Le problème de droit

La question qui a pu se poser dans le cadre de cet arrêt du 2 mars 1962 était celle de savoir quelle est la valeur accordée aux décisions prises par le président de la République lorsque ce dernier décide d'appliquer l'article 16 de la Constitution.


L'arrêt

Cet arrêt fait suite à une tentative de putsch à Alger. Le président de la République, Charles de Gaulle a décidé tout d'abord de mettre en application l'article 16 susmentionné ainsi que la création d'un tribunal militaire afin de lui permettre de juger des militaires ayant participé au putsch. Le sieur Rubin de Servens ayant été condamné par ce tribunal, celui-ci a demandé à la Haute juridiction d'annuler pour excès de pouvoir la décision prise par le président de la République d'instituer ledit tribunal ainsi que soit ordonné le sursis à son exécution.

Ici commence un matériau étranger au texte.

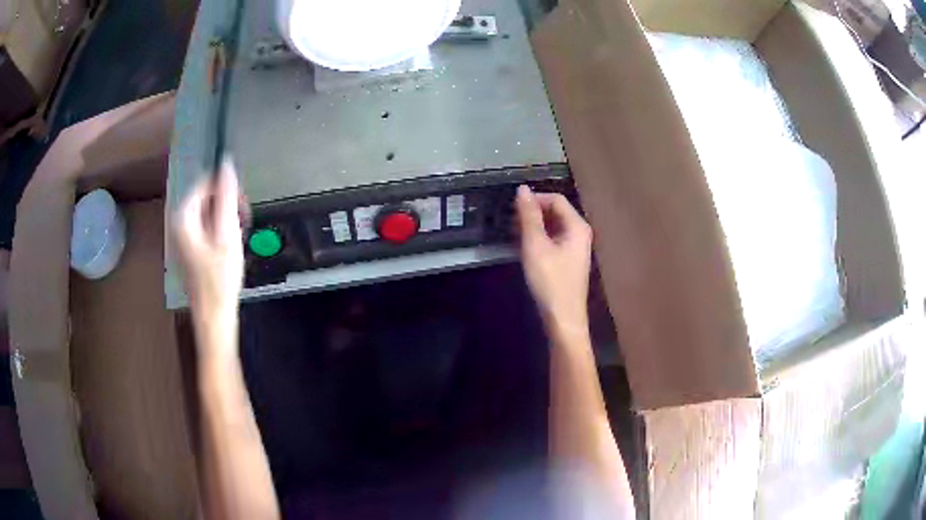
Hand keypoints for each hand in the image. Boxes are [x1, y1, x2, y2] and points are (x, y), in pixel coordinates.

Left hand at [171, 158, 246, 320]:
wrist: (214, 315)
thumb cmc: (220, 278)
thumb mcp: (227, 233)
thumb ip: (226, 196)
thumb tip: (227, 164)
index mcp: (183, 217)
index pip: (205, 183)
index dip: (226, 189)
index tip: (242, 206)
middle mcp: (178, 223)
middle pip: (205, 197)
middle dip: (227, 205)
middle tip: (242, 222)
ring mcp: (182, 237)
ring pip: (207, 212)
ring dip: (225, 218)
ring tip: (237, 236)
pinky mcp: (188, 248)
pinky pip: (205, 226)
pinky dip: (220, 230)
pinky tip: (229, 245)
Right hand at [516, 185, 592, 334]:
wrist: (563, 318)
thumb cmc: (550, 282)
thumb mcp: (535, 246)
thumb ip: (529, 217)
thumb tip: (522, 189)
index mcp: (577, 226)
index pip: (556, 199)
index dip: (535, 198)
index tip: (512, 206)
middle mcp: (580, 233)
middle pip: (556, 211)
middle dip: (534, 212)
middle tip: (510, 220)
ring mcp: (576, 247)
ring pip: (554, 226)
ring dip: (534, 225)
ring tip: (514, 232)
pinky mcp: (569, 260)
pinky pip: (554, 239)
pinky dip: (539, 238)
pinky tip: (524, 246)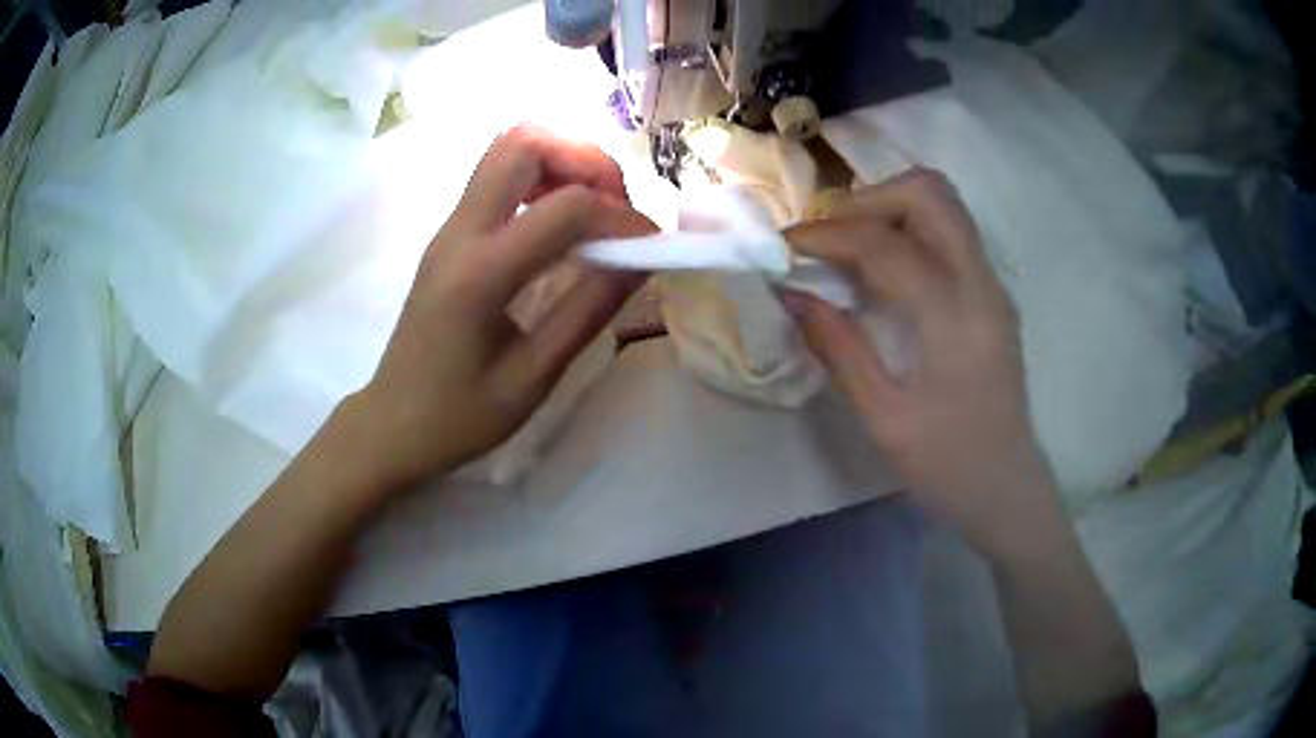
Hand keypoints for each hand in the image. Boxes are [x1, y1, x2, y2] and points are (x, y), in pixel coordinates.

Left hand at [347, 125, 656, 489]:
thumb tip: (641, 260)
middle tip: (615, 207)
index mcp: (478, 274)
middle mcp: (459, 233)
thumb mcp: (533, 378)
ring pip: (508, 148)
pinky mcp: (451, 234)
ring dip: (563, 163)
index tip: (651, 247)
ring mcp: (449, 227)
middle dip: (586, 160)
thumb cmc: (458, 417)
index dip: (621, 216)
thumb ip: (588, 312)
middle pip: (524, 142)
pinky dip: (542, 179)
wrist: (392, 424)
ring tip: (594, 212)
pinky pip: (499, 176)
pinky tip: (561, 227)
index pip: (563, 207)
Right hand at [781, 169, 1053, 555]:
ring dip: (890, 207)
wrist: (1008, 490)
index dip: (827, 235)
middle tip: (826, 237)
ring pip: (944, 203)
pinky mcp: (992, 294)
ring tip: (849, 244)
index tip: (783, 244)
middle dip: (866, 201)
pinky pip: (950, 231)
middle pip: (928, 193)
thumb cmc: (948, 467)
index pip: (885, 244)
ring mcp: (992, 285)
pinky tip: (882, 266)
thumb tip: (790, 294)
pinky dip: (909, 227)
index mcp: (955, 319)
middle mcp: (981, 284)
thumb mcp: (884, 419)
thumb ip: (839, 348)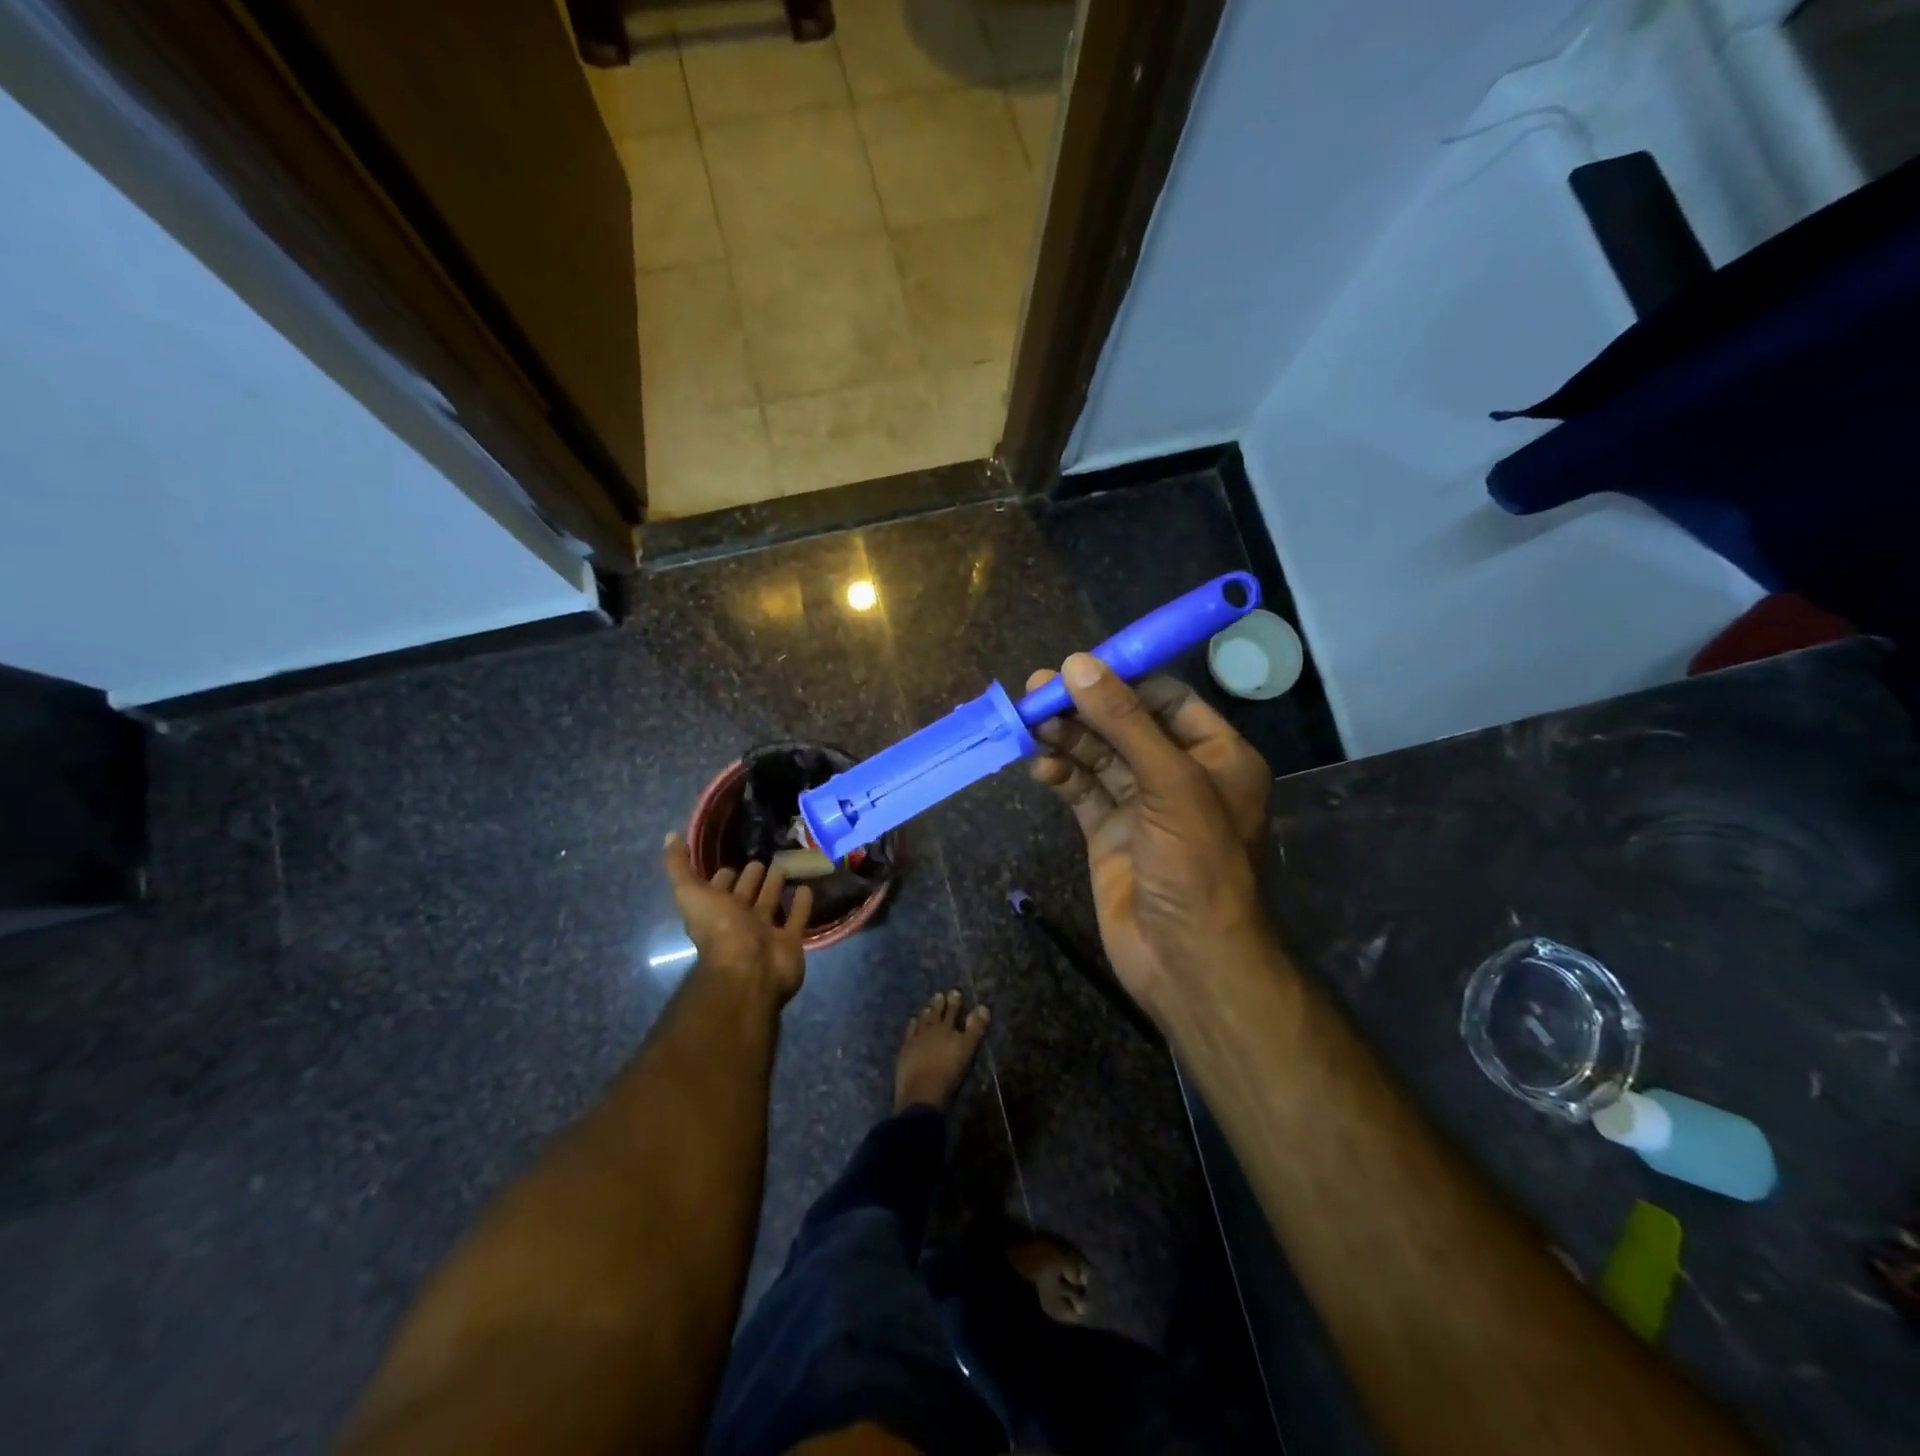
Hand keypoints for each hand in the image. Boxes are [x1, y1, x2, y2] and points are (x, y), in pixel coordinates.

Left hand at [662, 833, 812, 1003]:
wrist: (749, 969)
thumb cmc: (719, 929)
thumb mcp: (689, 893)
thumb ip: (679, 866)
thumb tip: (669, 836)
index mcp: (715, 911)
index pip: (718, 888)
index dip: (723, 875)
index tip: (732, 856)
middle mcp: (739, 921)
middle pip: (746, 895)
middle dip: (751, 878)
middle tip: (762, 860)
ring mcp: (765, 932)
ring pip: (771, 904)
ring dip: (775, 887)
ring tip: (785, 866)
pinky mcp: (790, 941)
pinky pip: (797, 918)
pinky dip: (801, 904)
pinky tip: (806, 887)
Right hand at [1027, 656, 1271, 1022]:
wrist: (1188, 962)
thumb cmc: (1198, 865)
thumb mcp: (1170, 784)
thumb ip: (1124, 722)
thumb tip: (1077, 665)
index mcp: (1215, 756)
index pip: (1166, 699)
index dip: (1122, 681)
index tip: (1077, 668)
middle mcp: (1178, 775)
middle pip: (1124, 725)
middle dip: (1083, 708)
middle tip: (1036, 692)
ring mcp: (1141, 806)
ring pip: (1098, 757)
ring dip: (1066, 739)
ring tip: (1030, 726)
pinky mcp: (1109, 833)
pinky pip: (1081, 791)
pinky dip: (1060, 775)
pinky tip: (1039, 766)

Or les juges du Conseil d'État ont considéré que l'administration ne pouvait connaître un tel contrôle et a par conséquent refusé de se prononcer sur la légalité de la décision prise par le Chef de l'État.


Que retenir précisément de cette décision du Conseil d'État ?

Le juge administratif a considéré que la décision de mettre en application l'article 16 de la Constitution constitue un acte de gouvernement insusceptible de recours.

Mais qu'est-ce alors qu'un acte de gouvernement ? Celui-ci constitue un acte qui se situe hors de la hiérarchie des normes. Cet acte concerne précisément l'exercice du pouvoir exécutif dans sa fonction gouvernementale. En fait, l'acte ne concerne pas la fonction administrative du pouvoir exécutif : l'acte de gouvernement n'est alors pas susceptible de recours.

L'arrêt Rubin de Servens est un arrêt de principe en ce qu'il est précis sur la nature juridique de la décision initiale de mise en oeuvre de l'article 16 de la Constitution ainsi que celle des mesures qui sont prises en application de cet article.

En effet, ces derniers sont des actes législatifs et ainsi, il n'appartient pas au juge administratif d'en connaître puisque ces actes interviennent dans le cadre de l'article 34 de la même Constitution prévoyant le domaine de la loi. Si la mesure était entrée dans le champ de compétence du réglementaire et donc de l'article 37 de la Constitution, alors le juge administratif aurait été en mesure d'en connaître.

Il n'y a alors pas de recours possible contre la décision de mettre en application l'article 16... Il s'agirait d'une sorte de zone de non-droit. Cependant, il apparaît opportun de rappeler que cet article n'a été mis en oeuvre qu'une seule fois depuis l'entrée en vigueur de la Constitution du 4 octobre 1958. En outre, est intervenue le 23 juillet 2008 une révision de la Constitution qui a prévu la création d'un contrôle démocratique sur la durée d'application dudit article. Un certain contrôle est ainsi instauré et au-delà d'une durée de trente jours d'application, le Conseil constitutionnel pourra se prononcer, lorsqu'il aura été saisi par l'un des présidents des deux chambres constituant le Parlement français, le président de l'Assemblée nationale ou le président du Sénat, ou par un groupe de soixante députés ou soixante sénateurs, sur le fait que les conditions d'application sont encore ou non réunies, et ce, plus précisément par un avis public.

Aussi, le Conseil constitutionnel se prononcera de plein droit à l'issue d'un délai de soixante jours d'application de cet article et à tout moment après ce délai.

Cette révision a eu pour effet de limiter les mesures liberticides et autres mesures contrariant les garanties fondamentales des citoyens français.